▶ TASK TO CARRY OUT
List every line of the records as a numbered list, skipping blank lines. Leave the pictures out.

[Data items]
= = = =

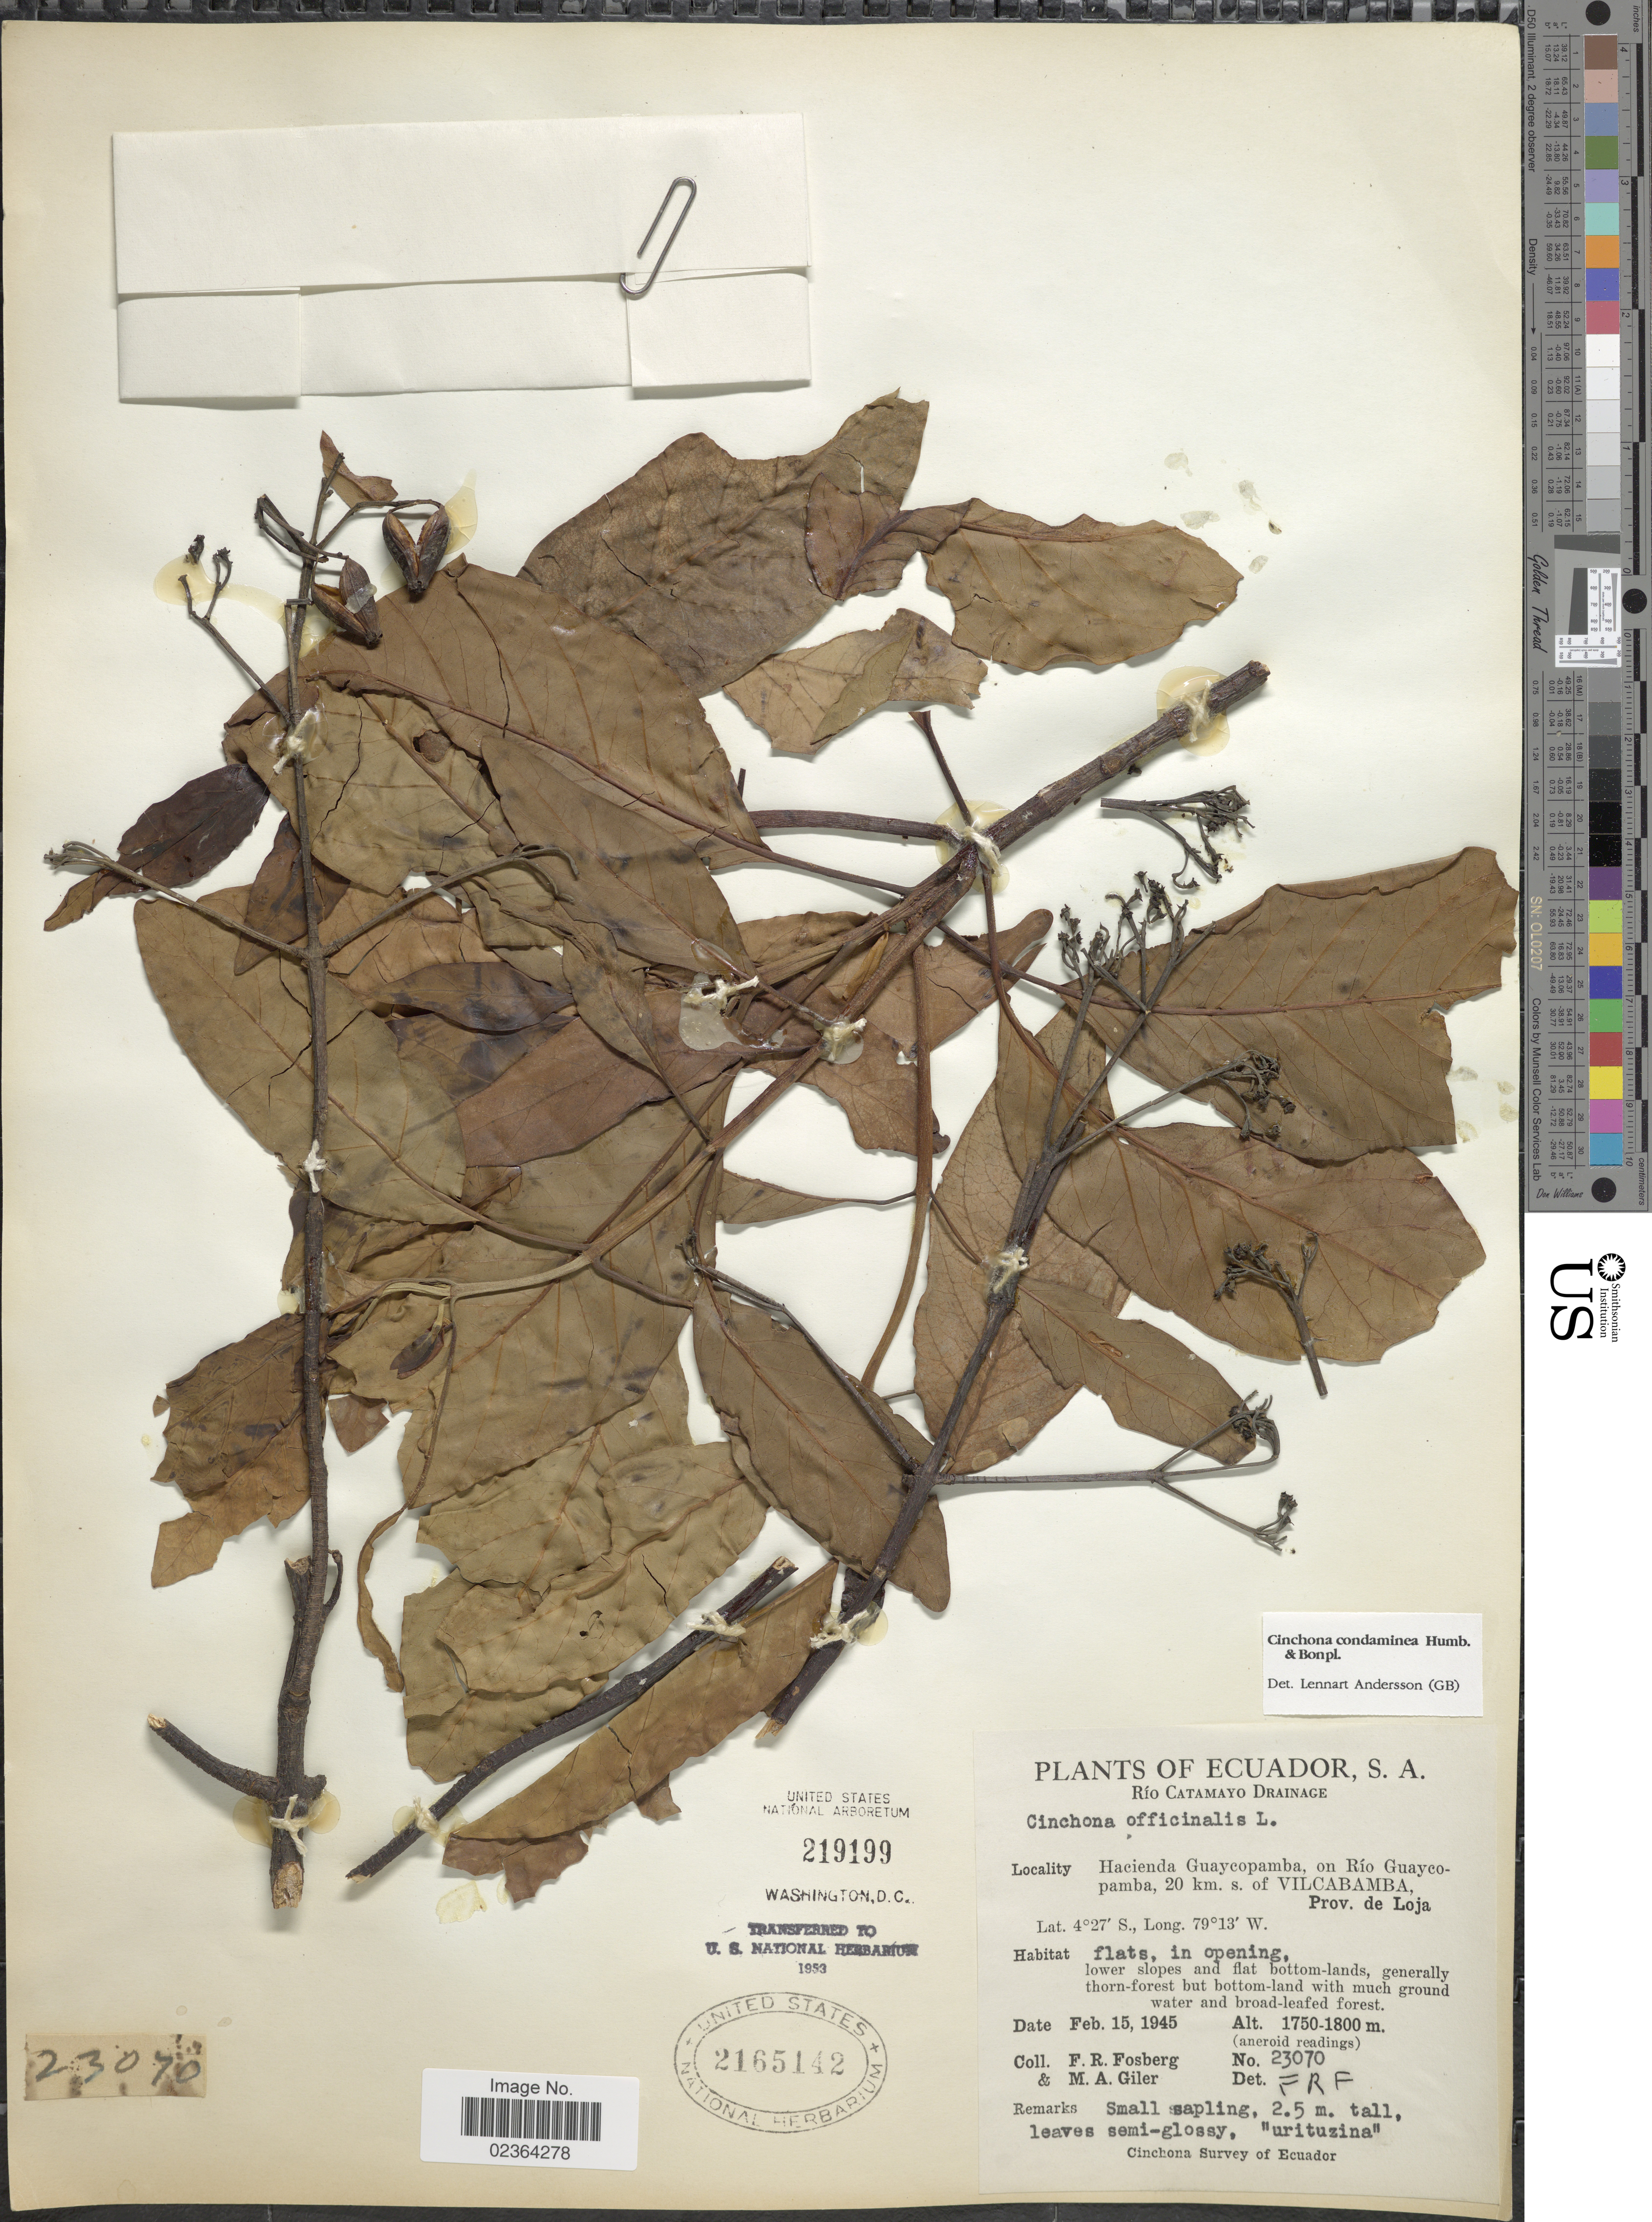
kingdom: Plantae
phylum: Tracheophyta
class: Magnoliopsida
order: Gentianales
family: Rubiaceae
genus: Cinchona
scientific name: Cinchona condaminea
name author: Humb. & Bonpl.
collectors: F. R. Fosberg & M. Giler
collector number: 23070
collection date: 1945-02-15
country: Ecuador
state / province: Loja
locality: Rio Catamayo Drainage, Quebrada Amarilla, Hacienda Guaycopamba, on Rio Guaycopamba, 20 km. s. of Vilcabamba, Prov. of Loja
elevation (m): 1750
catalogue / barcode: US 2165142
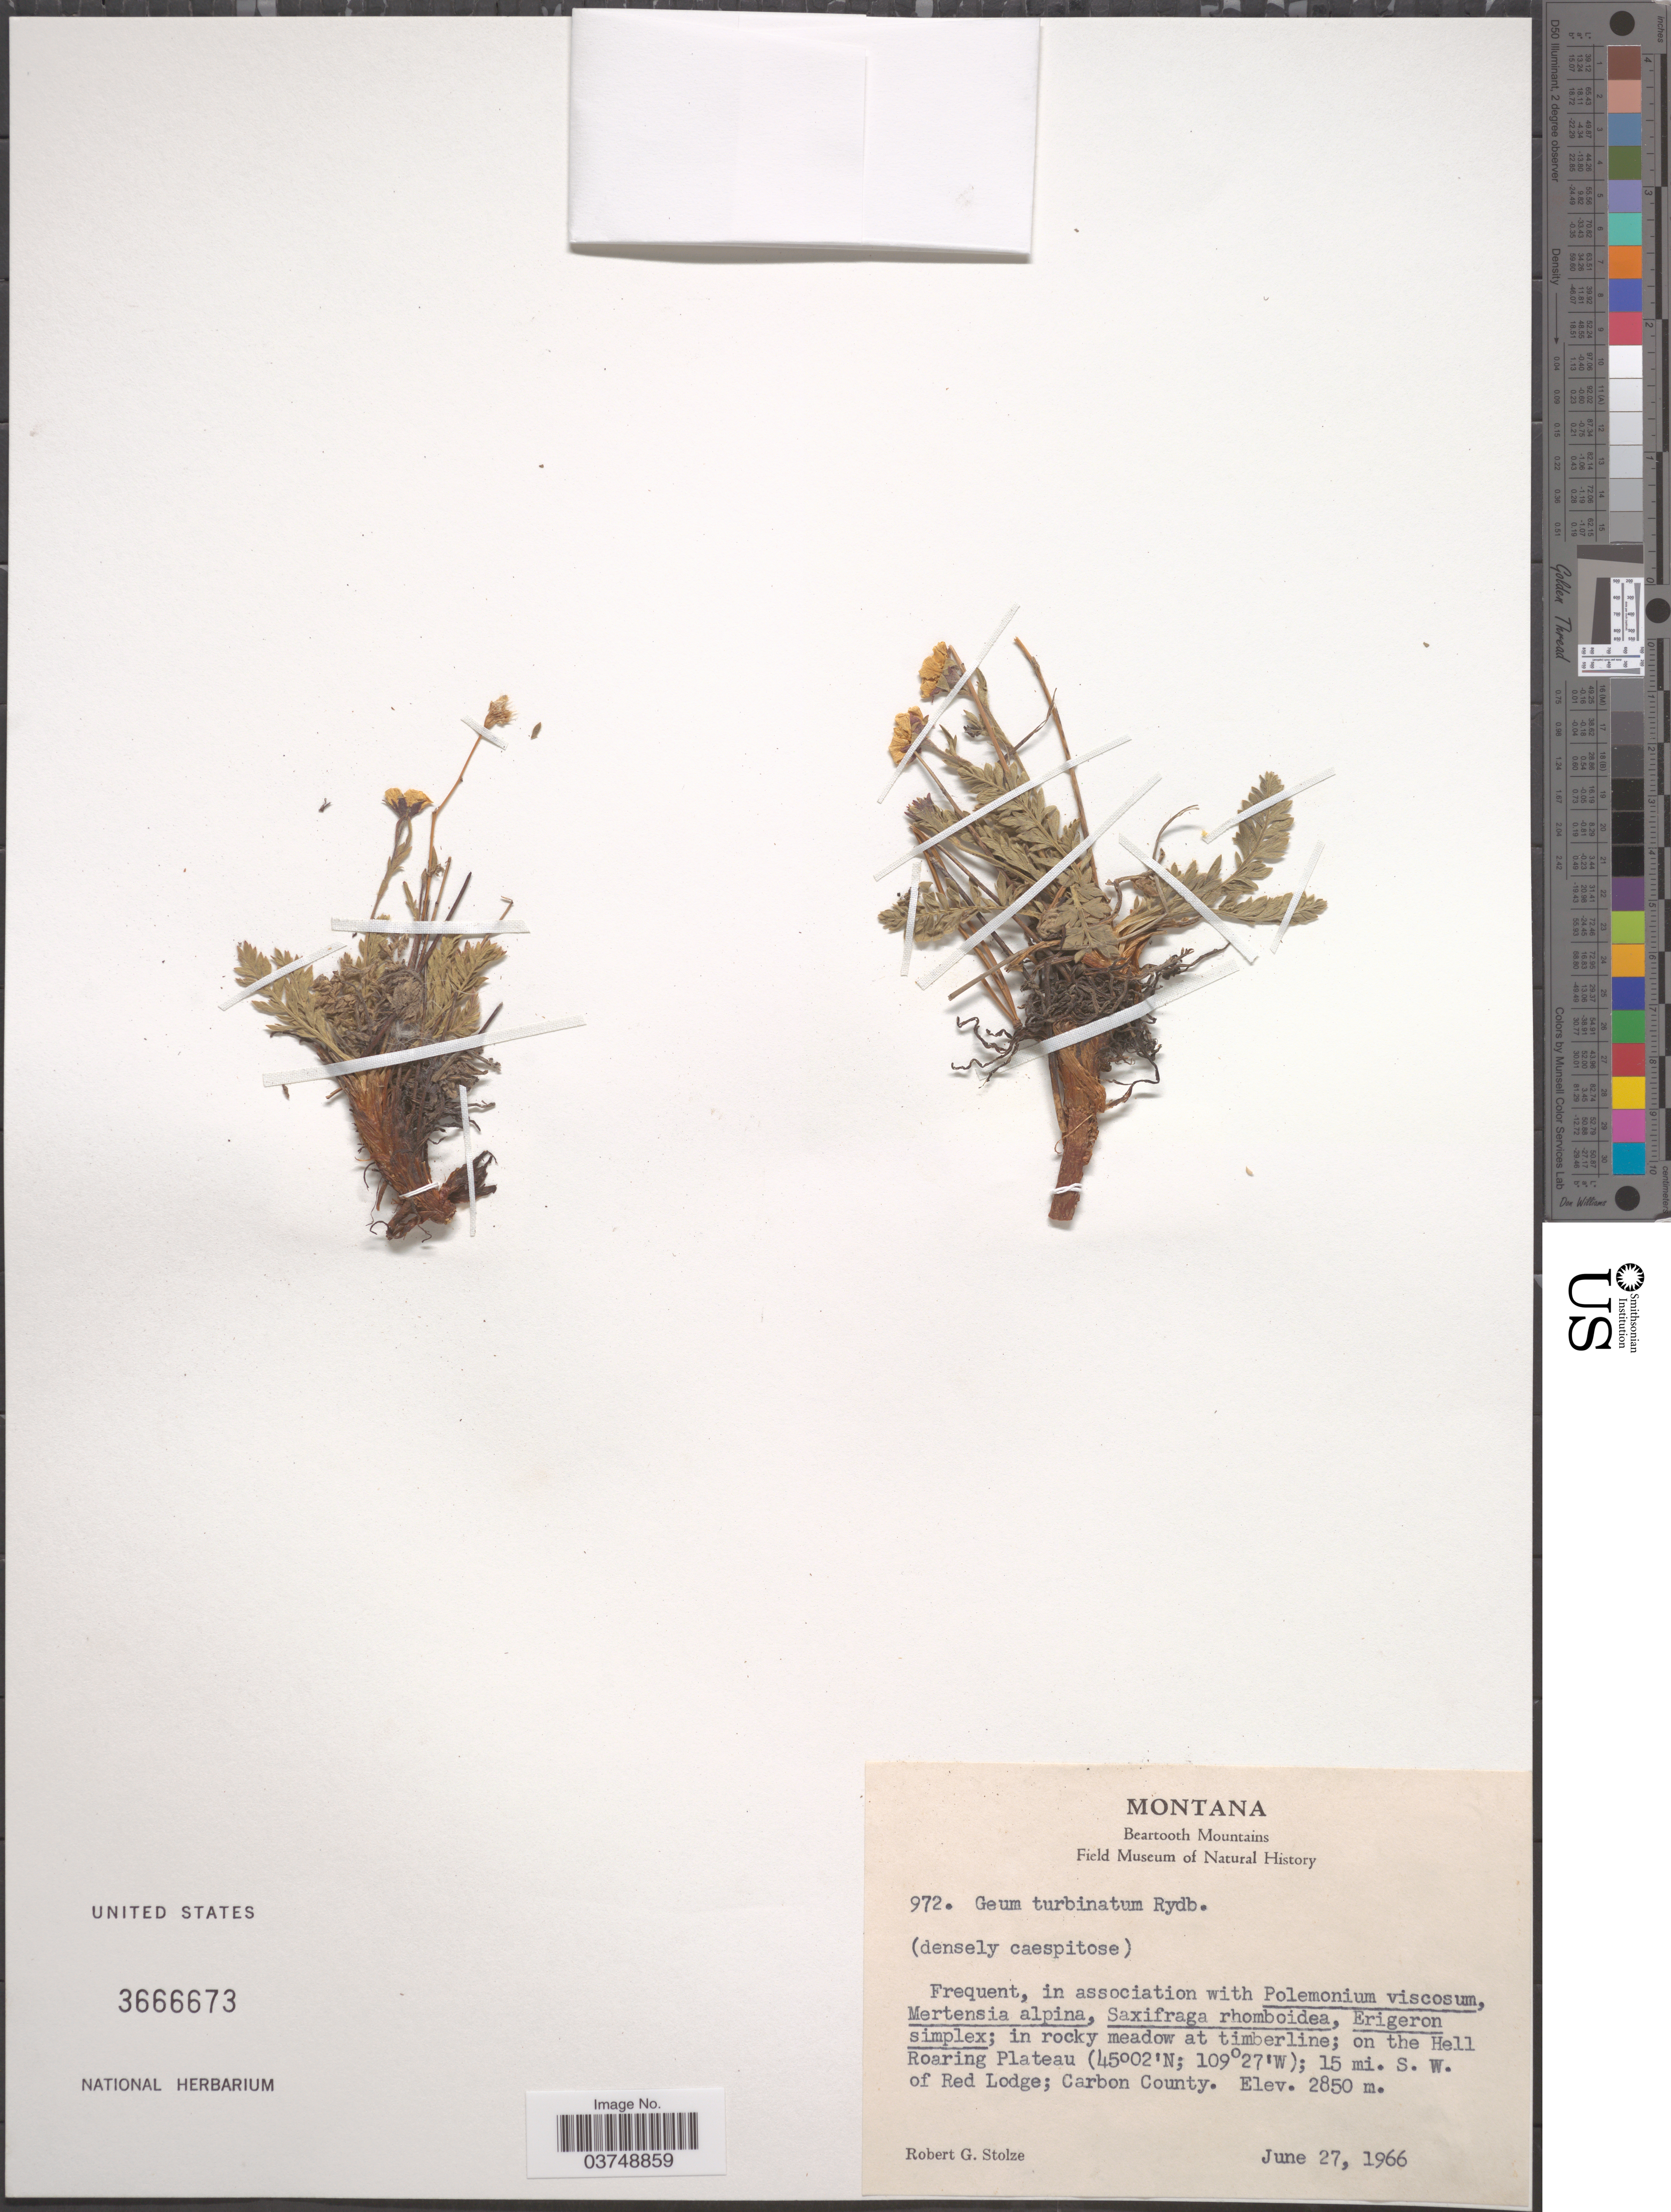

= = = =

▶ OUTPUT BELOW
1. kingdom: Plantae
2. phylum: Tracheophyta
3. class: Magnoliopsida
4. order: Gentianales
5. family: Rubiaceae
6. genus: Cinchona
7. scientific name: Cinchona condaminea
8. name author: Humb. & Bonpl.
9. collectors: F. R. Fosberg & M. Giler
10. collector number: 23070
11. collection date: 1945-02-15
12. country: Ecuador
13. state / province: Loja
14. locality: Rio Catamayo Drainage, Quebrada Amarilla, Hacienda Guaycopamba, on Rio Guaycopamba, 20 km. s. of Vilcabamba, Prov. of Loja
15. elevation (m): 1750
16. catalogue / barcode: US 2165142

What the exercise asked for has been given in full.